Source passage:
————

Transforming animals into bipeds has another important meaning for Pereira: it is the lower extremities that connect it to the earth and, therefore, to its primitive condition, while the body rises, as he points out, to the “mysteries of spirituality”. ”. This awareness of the dual is the one embodied by beasts such as the Bitoro, the Bicierva, the Bicabra, the Bipardo, the Bicerda, the Biceronte, among others. This bestiary, on the other hand, alludes, as the artist points out, to mental processes similar to those of the child when in his fantasy he generates monsters. Therefore, they are vivid creatures that introduce dissimilar feelings into the viewer from the moment he is confronted with hybridism, alteration and transformation of species, seeing himself reflected by his own bipedal condition.

————

Stated problem 1:
Could you copy the passage on Pereira's bipedal beasts word for word, everything from "Transforming animals into" down to "own bipedal condition."?
Stated problem 2:
Can you proceed with the passage on Pereira's bipedal beasts, writing on from its final sentence?
The entries below come from a separate source, unrelated to the passage on Pereira's bipedal beasts.

Data entries:
————

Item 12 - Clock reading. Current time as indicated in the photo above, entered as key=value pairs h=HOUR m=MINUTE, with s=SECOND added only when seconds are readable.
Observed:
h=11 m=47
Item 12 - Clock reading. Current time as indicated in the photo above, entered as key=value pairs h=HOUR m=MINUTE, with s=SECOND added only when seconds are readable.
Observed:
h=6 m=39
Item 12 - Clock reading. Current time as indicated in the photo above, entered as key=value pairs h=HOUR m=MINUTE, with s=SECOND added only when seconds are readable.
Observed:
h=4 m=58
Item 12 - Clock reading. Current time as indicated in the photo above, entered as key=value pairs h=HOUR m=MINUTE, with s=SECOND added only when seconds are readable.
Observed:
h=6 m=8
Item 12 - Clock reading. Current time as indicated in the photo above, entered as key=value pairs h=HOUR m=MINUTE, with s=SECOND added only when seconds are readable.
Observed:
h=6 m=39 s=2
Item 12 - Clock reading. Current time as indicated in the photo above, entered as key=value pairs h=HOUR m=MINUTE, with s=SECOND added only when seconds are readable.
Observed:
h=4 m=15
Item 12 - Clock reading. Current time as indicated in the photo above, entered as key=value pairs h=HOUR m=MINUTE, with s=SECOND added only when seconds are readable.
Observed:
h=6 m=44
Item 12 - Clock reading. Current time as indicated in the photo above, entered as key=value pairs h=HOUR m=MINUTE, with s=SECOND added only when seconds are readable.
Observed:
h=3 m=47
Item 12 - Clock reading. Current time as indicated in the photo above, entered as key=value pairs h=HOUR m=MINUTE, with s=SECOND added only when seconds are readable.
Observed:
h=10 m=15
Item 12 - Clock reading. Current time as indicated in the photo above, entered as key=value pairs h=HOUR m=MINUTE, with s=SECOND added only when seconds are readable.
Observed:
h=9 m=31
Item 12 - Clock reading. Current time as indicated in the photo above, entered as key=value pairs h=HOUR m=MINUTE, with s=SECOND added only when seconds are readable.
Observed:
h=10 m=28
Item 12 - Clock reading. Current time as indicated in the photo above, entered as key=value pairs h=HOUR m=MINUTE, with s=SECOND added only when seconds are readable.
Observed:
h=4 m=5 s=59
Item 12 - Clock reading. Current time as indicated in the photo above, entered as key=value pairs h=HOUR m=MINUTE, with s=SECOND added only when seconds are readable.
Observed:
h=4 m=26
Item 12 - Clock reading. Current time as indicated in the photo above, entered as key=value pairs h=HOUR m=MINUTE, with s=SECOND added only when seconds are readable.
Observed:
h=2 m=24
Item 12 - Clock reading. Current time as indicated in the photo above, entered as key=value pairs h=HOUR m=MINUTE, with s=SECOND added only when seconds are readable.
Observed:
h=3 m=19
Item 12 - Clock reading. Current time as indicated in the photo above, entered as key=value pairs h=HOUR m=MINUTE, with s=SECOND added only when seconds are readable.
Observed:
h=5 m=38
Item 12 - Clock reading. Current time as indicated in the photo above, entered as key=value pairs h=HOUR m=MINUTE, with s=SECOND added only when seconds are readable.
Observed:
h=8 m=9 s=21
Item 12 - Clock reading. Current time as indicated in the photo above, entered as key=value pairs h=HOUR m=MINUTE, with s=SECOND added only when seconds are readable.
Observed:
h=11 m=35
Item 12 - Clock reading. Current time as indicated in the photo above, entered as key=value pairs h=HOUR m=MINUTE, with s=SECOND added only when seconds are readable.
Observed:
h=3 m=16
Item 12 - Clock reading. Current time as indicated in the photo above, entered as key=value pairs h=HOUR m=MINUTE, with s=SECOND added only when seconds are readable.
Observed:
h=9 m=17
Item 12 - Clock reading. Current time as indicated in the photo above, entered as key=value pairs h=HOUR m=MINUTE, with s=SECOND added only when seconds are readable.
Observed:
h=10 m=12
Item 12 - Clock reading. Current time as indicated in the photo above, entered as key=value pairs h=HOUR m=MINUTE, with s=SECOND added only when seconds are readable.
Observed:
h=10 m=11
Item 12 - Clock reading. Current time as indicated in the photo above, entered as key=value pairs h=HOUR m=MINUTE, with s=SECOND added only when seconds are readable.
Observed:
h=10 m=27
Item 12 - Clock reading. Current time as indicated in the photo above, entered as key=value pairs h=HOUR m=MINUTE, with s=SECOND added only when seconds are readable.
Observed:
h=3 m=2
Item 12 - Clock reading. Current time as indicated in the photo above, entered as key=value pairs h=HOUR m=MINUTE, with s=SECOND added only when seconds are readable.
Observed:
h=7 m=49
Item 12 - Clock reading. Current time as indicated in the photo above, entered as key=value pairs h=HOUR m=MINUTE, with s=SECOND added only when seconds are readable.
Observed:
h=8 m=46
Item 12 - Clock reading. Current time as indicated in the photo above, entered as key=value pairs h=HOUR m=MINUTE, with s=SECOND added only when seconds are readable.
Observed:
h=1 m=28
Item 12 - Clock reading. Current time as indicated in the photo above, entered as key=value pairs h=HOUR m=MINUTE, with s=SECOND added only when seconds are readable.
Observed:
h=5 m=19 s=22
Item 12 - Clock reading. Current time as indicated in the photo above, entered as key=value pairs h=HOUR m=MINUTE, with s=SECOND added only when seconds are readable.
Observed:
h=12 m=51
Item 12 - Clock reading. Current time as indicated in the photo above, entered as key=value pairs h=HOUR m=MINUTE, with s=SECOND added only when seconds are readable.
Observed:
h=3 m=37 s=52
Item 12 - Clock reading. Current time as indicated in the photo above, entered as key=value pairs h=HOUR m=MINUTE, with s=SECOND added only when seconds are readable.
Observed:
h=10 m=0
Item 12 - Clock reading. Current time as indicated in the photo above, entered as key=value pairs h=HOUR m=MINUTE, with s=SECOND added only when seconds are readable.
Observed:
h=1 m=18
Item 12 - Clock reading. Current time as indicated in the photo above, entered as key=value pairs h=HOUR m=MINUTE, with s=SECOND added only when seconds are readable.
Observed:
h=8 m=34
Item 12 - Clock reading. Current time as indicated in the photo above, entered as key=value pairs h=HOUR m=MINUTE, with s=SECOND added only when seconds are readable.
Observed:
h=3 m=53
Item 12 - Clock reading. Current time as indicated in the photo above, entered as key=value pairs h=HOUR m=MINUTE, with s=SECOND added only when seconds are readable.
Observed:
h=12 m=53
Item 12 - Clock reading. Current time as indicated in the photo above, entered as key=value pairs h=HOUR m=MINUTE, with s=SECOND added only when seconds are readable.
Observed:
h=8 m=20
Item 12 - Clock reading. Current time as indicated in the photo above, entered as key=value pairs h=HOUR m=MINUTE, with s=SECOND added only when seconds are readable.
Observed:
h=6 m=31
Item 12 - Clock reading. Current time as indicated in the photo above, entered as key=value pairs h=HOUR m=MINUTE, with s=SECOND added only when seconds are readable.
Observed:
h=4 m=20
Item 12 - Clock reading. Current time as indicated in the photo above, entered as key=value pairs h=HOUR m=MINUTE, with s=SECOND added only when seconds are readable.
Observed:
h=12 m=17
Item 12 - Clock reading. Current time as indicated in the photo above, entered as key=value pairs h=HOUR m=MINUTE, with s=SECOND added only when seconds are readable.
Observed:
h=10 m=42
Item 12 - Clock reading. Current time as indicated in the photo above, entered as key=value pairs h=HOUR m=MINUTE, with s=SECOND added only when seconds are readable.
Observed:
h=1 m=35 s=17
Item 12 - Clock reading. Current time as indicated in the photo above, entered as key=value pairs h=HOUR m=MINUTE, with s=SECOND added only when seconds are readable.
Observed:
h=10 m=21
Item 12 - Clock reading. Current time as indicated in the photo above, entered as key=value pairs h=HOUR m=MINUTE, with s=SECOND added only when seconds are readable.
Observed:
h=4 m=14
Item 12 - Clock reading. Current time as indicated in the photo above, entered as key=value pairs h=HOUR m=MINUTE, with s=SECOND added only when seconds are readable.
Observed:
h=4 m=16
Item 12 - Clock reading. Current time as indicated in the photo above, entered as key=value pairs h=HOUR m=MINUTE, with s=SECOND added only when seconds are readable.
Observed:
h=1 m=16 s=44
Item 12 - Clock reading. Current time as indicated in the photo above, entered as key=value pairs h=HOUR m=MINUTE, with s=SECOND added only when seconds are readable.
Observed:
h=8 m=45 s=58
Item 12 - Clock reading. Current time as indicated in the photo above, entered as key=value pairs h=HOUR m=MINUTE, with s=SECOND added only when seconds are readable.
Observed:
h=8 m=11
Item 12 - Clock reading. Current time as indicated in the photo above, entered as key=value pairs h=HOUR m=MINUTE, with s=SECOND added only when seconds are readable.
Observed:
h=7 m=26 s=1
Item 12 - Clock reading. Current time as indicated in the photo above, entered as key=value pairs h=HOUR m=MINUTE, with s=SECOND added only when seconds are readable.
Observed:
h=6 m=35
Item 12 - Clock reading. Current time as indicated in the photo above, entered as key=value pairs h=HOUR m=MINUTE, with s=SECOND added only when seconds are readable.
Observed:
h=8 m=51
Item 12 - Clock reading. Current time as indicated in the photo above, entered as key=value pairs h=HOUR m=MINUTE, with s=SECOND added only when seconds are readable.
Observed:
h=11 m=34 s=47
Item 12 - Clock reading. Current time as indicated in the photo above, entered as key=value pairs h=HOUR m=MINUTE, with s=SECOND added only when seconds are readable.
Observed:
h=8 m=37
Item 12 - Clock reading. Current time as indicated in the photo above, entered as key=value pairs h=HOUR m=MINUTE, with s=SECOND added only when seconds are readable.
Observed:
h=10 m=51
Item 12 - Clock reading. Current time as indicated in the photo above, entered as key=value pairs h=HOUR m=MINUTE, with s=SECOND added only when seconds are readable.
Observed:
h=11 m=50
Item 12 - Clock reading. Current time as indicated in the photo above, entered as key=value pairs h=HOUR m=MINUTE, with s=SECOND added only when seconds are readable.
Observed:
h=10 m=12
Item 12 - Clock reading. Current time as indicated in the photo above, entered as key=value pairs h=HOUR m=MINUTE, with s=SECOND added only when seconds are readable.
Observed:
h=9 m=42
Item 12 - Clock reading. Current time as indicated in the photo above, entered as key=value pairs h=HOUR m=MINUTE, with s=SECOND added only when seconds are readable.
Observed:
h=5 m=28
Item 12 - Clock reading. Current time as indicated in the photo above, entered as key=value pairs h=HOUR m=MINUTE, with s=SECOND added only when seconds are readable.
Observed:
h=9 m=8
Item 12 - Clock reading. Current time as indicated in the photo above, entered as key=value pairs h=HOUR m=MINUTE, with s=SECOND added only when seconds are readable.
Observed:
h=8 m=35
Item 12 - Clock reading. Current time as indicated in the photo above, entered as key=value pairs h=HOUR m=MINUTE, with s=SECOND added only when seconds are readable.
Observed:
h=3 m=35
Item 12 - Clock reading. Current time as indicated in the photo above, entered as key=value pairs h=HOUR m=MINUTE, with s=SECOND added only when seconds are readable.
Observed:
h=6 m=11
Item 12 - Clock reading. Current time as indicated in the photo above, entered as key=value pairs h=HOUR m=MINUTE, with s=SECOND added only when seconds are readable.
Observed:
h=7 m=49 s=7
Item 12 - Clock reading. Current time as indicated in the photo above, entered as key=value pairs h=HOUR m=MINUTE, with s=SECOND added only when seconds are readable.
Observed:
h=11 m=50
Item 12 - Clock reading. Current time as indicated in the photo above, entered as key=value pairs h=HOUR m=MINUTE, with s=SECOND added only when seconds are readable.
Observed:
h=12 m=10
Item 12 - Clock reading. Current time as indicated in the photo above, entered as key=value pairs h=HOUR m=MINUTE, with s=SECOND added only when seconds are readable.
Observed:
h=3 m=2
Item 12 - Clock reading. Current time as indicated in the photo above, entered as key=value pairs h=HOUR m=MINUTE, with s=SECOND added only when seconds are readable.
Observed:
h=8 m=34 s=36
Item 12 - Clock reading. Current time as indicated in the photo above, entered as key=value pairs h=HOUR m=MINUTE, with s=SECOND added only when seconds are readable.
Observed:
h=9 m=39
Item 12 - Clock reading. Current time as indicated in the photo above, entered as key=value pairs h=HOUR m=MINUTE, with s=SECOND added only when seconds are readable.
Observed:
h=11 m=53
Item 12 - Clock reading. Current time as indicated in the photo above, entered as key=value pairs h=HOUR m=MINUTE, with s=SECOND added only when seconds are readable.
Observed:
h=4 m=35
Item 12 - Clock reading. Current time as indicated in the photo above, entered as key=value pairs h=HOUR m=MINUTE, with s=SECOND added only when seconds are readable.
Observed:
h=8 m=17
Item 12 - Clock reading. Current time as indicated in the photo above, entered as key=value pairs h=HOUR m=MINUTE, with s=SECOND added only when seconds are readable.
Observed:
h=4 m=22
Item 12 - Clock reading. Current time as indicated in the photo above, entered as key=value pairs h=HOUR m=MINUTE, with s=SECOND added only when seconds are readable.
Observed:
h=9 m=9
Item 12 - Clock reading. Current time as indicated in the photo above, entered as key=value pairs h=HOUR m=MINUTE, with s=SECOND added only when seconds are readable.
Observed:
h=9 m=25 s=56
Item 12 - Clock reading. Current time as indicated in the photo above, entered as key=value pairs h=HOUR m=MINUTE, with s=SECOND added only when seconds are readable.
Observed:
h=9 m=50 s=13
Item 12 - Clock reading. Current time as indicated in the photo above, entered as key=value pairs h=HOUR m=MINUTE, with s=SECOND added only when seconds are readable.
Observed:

————

Expected output 1:
Transforming animals into bipeds has another important meaning for Pereira: it is the lower extremities that connect it to the earth and, therefore, to its primitive condition, while the body rises, as he points out, to the “mysteries of spirituality”. ”. This awareness of the dual is the one embodied by beasts such as the Bitoro, the Bicierva, the Bicabra, the Bipardo, the Bicerda, the Biceronte, among others. This bestiary, on the other hand, alludes, as the artist points out, to mental processes similar to those of the child when in his fantasy he generates monsters. Therefore, they are vivid creatures that introduce dissimilar feelings into the viewer from the moment he is confronted with hybridism, alteration and transformation of species, seeing himself reflected by his own bipedal condition.

Expected output 2:
Beautiful in themselves as drawings on paper, the artist’s sketches and annotations record his ability to analyze forms and his connection to ideas. In these drawings are written down thoughts that complement the symbolic and spiritual meaning of each of the pieces. Many of these associations derive from his fascination with referential works in the history of universal art that serve as a support, such as those of El Bosco (think of The Garden of Earthly Delights, The Last Judgment and The Ship of Fools), paintings of Dalí, who alters characters and frames them in surreal landscapes, and Gaudí, with his neo-Gothic and organic architecture, full of “bony windows”, as Pereira describes them. This selection is not random. There is a clear connection between the sculptor and these artists who interchangeably work fantasy with reality. Special mention have the bestiaries used in medieval Gothic architecture.

In addition to mastering the medium, Pereira has given sculpture conceptual solidity, turning it into a visual –and emotional– experience capable of generating ideas, associations and diverse sensations in the viewer. With Bípedos, Francisco Pereira consolidates an interesting sculptural work and opens a new chapter of figuration in Venezuela.